Glucocorticoids play essential roles in processes that maintain life, such as carbohydrate metabolism and anti-inflammation, but are also secreted in response to external stimuli such as stress, allowing the body to respond appropriately. However, excessive and long-term exposure to glucocorticoids caused by chronic stress can lead to various mental diseases including depression, cognitive disorders, and anxiety.

To understand the changes in astrocyte functions caused by childhood stress, the research team used mice models with early social deprivation, and discovered that stress hormones bind to the glucocorticoid receptors (GRs) of astrocytes. This significantly increased the expression of Mer tyrosine kinase (MERK), which plays an essential role in astrocyte phagocytosis.

Surprisingly, out of the various neurons in the cerebral cortex, astrocytes would eliminate only the excitatory synapses of specific neurons. The team found that this builds abnormal neural networks, which can lead to complex behavioral abnormalities such as social deficiencies and depression in adulthood.

Results of Screening for Compounds That Increase Astrocyte Phagocytosis

Figure 2. A schematic diagram of the study published in Immunity. Excessive stress hormone secretion in childhood increases the expression of the MERTK phagocytic receptor through the glucocorticoid receptor (GR) of astrocytes, resulting in excessive elimination of excitatory synapses. Excessive synaptic elimination by astrocytes during brain development causes permanent damage to brain circuits, resulting in abnormal neural activity in the adult brain and psychiatric behaviors such as depression and anti-social tendencies. Credit: KAIST Gliabiology Lab

The team also observed that microglia, which also play an important role in cerebral immunity, did not contribute to synapse removal in the mice models with early social deprivation. This confirms that the response to stress hormones during childhood is specifically astrocyte-mediated.

To find out whether these results are also applicable in humans, the research team used a brain organoid grown from human-induced pluripotent stem cells to observe human responses to stress hormones. The team observed that the stress hormones induced astrocyte GRs and phagocyte activation in the human brain organoid as well, and confirmed that the astrocytes subsequently eliminated excessive amounts of excitatory synapses. By showing that mice and humans both showed the same synapse control mechanism in response to stress, the team suggested that this discovery is applicable to mental disorders in humans.

Prof. Won-Suk Chung said, “Until now, we did not know the exact mechanism for how childhood stress caused brain diseases. This research was the first to show that the excessive phagocytosis of astrocytes could be an important cause of such diseases.” He added, “In the future, controlling the immune response of astrocytes will be used as a fundamental target for understanding and treating brain diseases.”

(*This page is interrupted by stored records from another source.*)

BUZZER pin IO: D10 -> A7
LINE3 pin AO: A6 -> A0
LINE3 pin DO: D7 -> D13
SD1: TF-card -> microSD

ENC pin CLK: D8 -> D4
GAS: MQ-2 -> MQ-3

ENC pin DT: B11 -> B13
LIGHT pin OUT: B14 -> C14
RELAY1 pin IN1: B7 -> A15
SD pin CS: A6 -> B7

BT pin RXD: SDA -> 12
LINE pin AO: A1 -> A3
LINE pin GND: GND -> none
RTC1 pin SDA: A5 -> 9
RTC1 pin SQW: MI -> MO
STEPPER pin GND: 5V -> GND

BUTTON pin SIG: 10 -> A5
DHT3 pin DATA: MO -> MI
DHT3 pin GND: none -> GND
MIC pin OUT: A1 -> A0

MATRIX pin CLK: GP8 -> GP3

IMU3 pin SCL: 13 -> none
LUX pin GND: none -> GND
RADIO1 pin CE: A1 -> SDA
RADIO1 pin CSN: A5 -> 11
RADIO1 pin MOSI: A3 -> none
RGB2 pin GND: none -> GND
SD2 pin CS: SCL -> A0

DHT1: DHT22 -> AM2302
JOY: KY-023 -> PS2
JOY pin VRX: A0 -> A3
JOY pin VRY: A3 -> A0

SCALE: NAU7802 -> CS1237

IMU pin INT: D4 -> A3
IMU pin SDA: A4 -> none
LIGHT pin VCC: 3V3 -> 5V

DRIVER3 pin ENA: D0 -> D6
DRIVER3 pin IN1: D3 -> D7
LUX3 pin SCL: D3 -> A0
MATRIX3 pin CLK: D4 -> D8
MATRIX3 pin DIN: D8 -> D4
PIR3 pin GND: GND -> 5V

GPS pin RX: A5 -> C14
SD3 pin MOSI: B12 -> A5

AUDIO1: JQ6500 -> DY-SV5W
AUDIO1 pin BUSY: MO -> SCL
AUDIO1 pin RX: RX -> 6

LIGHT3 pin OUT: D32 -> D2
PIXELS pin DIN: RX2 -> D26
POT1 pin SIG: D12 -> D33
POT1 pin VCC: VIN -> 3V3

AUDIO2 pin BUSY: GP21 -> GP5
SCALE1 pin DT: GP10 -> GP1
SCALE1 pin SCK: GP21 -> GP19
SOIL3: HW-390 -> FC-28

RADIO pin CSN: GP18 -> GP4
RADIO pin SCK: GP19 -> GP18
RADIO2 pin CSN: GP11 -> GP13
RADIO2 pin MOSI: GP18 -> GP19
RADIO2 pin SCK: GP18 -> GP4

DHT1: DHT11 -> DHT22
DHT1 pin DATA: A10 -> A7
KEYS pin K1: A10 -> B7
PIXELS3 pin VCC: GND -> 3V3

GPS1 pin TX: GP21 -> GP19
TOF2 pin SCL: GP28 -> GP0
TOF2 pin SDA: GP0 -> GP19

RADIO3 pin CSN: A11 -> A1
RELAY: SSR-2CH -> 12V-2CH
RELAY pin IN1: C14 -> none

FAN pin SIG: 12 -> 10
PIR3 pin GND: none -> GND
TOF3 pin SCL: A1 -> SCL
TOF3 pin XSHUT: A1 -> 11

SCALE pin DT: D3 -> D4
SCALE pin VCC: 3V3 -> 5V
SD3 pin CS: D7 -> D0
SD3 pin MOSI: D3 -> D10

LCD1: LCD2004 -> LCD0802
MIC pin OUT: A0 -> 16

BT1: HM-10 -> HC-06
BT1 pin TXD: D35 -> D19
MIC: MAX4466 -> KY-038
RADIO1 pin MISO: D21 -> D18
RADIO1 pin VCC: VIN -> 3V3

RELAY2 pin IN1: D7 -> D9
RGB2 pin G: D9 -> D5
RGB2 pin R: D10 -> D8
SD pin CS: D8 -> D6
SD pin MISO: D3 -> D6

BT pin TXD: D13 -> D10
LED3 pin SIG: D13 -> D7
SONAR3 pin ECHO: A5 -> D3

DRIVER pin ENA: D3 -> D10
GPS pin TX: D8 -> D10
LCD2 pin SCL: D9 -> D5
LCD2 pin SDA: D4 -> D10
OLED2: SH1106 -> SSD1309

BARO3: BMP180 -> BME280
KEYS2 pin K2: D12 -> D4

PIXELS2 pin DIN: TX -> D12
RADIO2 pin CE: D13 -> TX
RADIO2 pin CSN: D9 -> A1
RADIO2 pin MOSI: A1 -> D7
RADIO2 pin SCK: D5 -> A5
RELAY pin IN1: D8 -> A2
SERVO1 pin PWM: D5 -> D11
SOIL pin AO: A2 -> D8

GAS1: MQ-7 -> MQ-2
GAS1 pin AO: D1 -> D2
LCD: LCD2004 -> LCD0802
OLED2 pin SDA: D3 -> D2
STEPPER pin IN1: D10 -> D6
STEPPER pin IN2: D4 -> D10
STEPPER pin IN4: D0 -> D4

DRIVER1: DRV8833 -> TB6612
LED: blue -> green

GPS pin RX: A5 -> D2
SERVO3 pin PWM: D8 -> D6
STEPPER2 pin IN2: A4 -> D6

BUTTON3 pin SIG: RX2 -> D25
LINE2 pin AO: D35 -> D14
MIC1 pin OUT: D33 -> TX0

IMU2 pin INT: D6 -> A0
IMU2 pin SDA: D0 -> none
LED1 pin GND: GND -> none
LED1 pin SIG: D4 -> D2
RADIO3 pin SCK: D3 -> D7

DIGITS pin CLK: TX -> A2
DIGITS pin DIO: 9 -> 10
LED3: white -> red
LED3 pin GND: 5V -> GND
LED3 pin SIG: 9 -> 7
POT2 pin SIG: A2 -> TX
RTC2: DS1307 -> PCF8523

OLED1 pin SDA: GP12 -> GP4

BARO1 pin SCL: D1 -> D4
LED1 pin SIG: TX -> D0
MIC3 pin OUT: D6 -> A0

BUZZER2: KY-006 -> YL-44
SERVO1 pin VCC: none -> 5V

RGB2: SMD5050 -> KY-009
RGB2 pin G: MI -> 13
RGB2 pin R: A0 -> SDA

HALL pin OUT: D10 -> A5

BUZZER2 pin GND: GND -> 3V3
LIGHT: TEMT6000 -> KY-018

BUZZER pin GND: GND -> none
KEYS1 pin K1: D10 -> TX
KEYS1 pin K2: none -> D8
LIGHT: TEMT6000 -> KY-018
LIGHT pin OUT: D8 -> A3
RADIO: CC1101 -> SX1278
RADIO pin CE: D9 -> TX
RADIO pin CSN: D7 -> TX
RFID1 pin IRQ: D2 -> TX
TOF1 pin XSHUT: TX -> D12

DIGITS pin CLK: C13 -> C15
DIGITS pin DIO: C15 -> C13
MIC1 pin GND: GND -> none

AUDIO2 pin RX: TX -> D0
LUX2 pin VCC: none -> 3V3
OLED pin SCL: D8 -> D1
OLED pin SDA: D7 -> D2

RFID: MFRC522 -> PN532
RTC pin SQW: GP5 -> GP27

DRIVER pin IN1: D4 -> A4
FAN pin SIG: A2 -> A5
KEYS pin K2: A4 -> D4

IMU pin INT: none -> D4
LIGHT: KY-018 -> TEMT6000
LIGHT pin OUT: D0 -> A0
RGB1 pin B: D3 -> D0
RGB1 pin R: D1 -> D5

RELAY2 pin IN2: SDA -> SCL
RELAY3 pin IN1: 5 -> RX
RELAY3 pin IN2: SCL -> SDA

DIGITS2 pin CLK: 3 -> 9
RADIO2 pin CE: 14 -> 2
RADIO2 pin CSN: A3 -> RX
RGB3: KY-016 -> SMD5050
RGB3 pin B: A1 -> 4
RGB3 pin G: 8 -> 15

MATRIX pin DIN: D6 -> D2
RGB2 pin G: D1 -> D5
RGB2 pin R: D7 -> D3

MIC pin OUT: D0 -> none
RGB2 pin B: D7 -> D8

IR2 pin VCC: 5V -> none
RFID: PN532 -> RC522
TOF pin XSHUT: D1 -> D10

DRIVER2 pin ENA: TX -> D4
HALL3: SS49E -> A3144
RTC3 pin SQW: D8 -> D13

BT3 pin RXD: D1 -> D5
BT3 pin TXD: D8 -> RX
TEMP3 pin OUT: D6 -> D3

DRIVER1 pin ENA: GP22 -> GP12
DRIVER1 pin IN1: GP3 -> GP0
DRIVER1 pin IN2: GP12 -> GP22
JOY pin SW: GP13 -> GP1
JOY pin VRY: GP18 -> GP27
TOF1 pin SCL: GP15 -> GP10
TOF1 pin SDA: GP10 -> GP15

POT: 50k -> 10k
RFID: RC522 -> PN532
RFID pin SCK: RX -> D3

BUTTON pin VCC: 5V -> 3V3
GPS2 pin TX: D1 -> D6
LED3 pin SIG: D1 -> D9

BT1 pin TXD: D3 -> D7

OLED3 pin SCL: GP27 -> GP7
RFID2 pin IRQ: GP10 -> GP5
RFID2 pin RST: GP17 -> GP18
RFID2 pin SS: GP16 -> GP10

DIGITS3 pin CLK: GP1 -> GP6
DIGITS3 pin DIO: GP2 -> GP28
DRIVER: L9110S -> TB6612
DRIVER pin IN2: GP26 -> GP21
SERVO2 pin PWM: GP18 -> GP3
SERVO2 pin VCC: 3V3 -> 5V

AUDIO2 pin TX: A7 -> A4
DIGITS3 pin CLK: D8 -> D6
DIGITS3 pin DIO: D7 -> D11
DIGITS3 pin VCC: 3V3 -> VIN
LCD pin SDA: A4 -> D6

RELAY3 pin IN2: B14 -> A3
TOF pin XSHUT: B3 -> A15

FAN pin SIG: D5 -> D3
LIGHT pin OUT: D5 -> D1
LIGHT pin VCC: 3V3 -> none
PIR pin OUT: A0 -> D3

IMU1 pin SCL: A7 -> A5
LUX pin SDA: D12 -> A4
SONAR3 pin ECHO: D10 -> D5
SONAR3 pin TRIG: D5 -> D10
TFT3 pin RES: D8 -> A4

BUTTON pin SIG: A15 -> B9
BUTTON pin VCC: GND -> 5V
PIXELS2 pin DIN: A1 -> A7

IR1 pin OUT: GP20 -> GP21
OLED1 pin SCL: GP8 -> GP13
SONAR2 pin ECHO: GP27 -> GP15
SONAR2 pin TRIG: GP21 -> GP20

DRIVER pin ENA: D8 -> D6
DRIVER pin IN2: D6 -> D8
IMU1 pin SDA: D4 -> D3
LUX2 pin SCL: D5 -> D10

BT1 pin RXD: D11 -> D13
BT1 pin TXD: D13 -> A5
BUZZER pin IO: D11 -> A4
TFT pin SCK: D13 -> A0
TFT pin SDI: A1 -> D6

Reference: “Stress induces behavioral abnormalities by increasing expression of phagocytic receptor, MERTK, in astrocytes to promote synapse phagocytosis” by Youkyeong Gloria Byun, Nam-Shik Kim, Gyuri Kim, Yi-Seon Jeon, Jong Bin Choi, Chan-Woo Park, Kyungdeok Kim, Hyunsoo Jang, Jinkyeong Kim, Eunjoon Kim, Yong-Mahn Han, Ki-Jun Yoon, Seung-Hee Lee and Won-Suk Chung, 31 July 2023, Immunity.
DOI: 10.1016/j.immuni.2023.07.005

This work was supported by a National Research Foundation of Korea grant, the Korea Health Industry Development Institute (KHIDI), and the Korea Dementia Research Center (KDRC).